Vessel noise recorded by the A-tag primarily consisted of ultrasonic components that are audible to finless porpoises34,34,36,37. Our method enabled efficient detection of both click trains and vessel noise events from the same dataset, facilitating assessments of acoustic impacts on finless porpoises. The accuracy of the machine learning model for classifying vessel noise was high for the training dataset (Table 4). However, accuracy declined on the test dataset (Table 5), likely due to site-specific differences in vessel noise characteristics, such as vessel type, size, and speed50,51,52,53,54, and variation in background noise that can influence signal masking. The test dataset included a relatively small number of vessel noise events, which may have limited the robustness of the evaluation. In particular, the vessel noise classification model exhibited perfect precision but very low recall, suggesting that the model may have learned overly strict classification criteria, thereby failing to detect many true vessel noise events. Although vessel type and speed were not visually assessed, the performance drop in classification suggests major site-specific differences in vessel noise characteristics. The training site in Mikawa Bay is near a busy ferry route and fishing port with frequent small-vessel traffic, whereas the Seto Inland Sea test site is used mainly by large vessels and has fewer fishing boats. The low recall observed in the test data may also have resulted from overfitting to the acoustic features specific to the training environment. In particular, the training data included frequent broadband impulsive noise from snapping shrimp, resulting in a higher background noise level than the test data25. This environmental contrast may have led the model to overfit to site-specific acoustic features, resulting in reduced recall on the test dataset. To improve generalization, it is essential to train the model using a more diverse dataset that includes vessel noise recorded under varying conditions, such as different sites, background noise levels, and vessel types. In addition, incrementally updating the model with newly collected data may help develop a more robust machine learning model that can adapt to site-specific differences in acoustic characteristics.

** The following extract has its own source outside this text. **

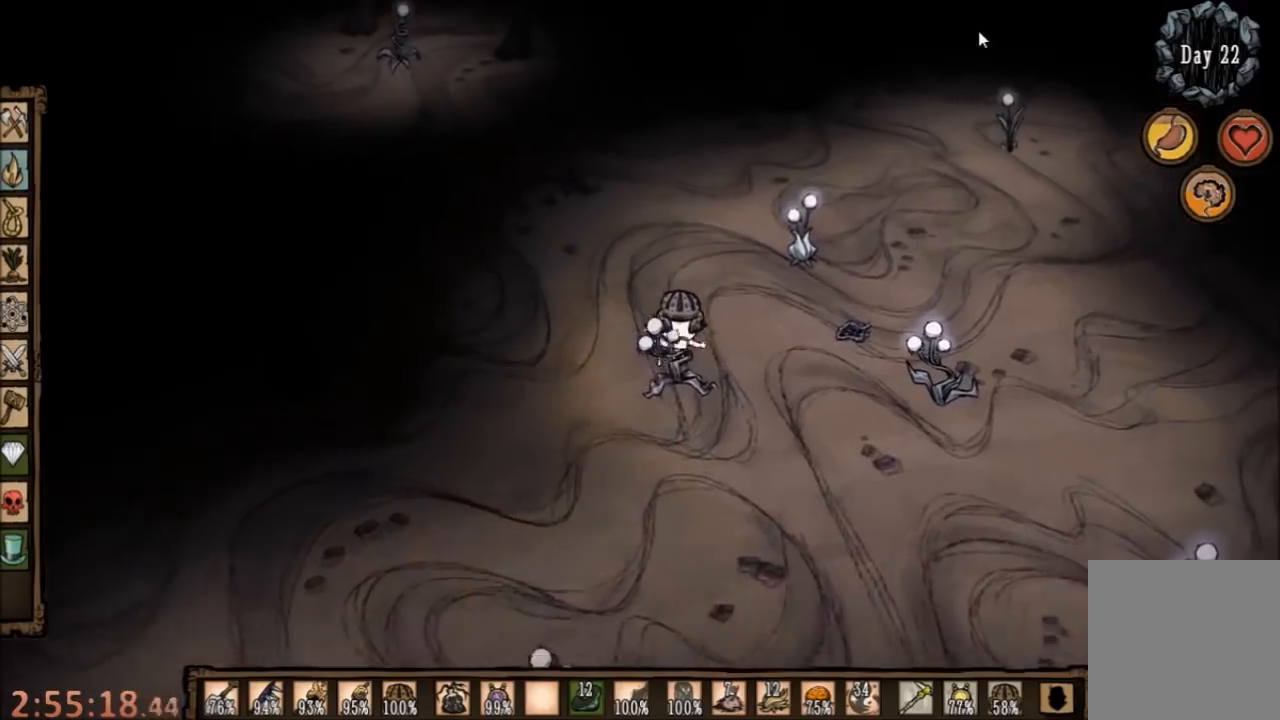
{"keys": [], "mouse": [], "events": [[134, "tab", "down"], [200, "tab", "up"]]}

Combining the rule-based filter and machine learning model developed in this study significantly reduced analysis time compared to manual analysis. The combined approach, which first removes noise using the rule-based filter and then applies a machine learning model, achieved over 90% accuracy in detecting click trains and vessel noise on the training dataset. Furthermore, when applied to data from different sites not included in the model development, the method maintained relatively high accuracy for detecting finless porpoise click trains, demonstrating its generalizability. Further research is needed to evaluate the generalizability of the proposed detection method under various background noise conditions and among different populations of finless porpoises. This method was specifically designed for the A-tag. However, the rule-based filter using the pulse intervals, number of clicks in a click train and the SPLR to separate Phocoenidae out of Delphinidae can be applied to other pulse event recorders. The unique feature of A-tag is to separate sound source by the time difference of arrival between two hydrophones. Criteria based on time difference of arrival information provide the rule-based filter with an additional function of source separation. Therefore, although the filter is specifically optimized for the A-tag system, its core framework can be adapted to other devices with suitable modifications. The proposed approach in this study provides a scalable framework for ecological studies of finless porpoises, vessel noise impact assessments, and broader applications in passive acoustic monitoring of other small cetacean species and anthropogenic noise.
Data availability
The rule-based filter and model are currently being prepared for use on the website. The data used is available from the corresponding author upon reasonable request.
References
Bayrakci, G., & Klingelhoefer, F. (Eds.). Noisy Oceans: Monitoring Seismic and Acoustic Signals in the Marine Environmen. (Wiley, 2023)
Duarte, C. M. et al. The soundscape of the Anthropocene ocean. Science 371, 6529 (2021).
Bolgan, M. et al. Use of passive acoustic monitoring to fill knowledge gaps of fish global conservation status. Aquat. Conserv. Marine Freshwater Ecosyst. 33(12), 1580–1589 (2023).
Looby, A. et al. A quantitative inventory of global soniferous fish diversity. Rev, Fish Biol, Fish. 32(2), 581–595 (2022).
Mellinger, D. K. et al. An Overview of fixed passive acoustic observation methods for cetaceans. Oceanography 20, 36–45 (2007).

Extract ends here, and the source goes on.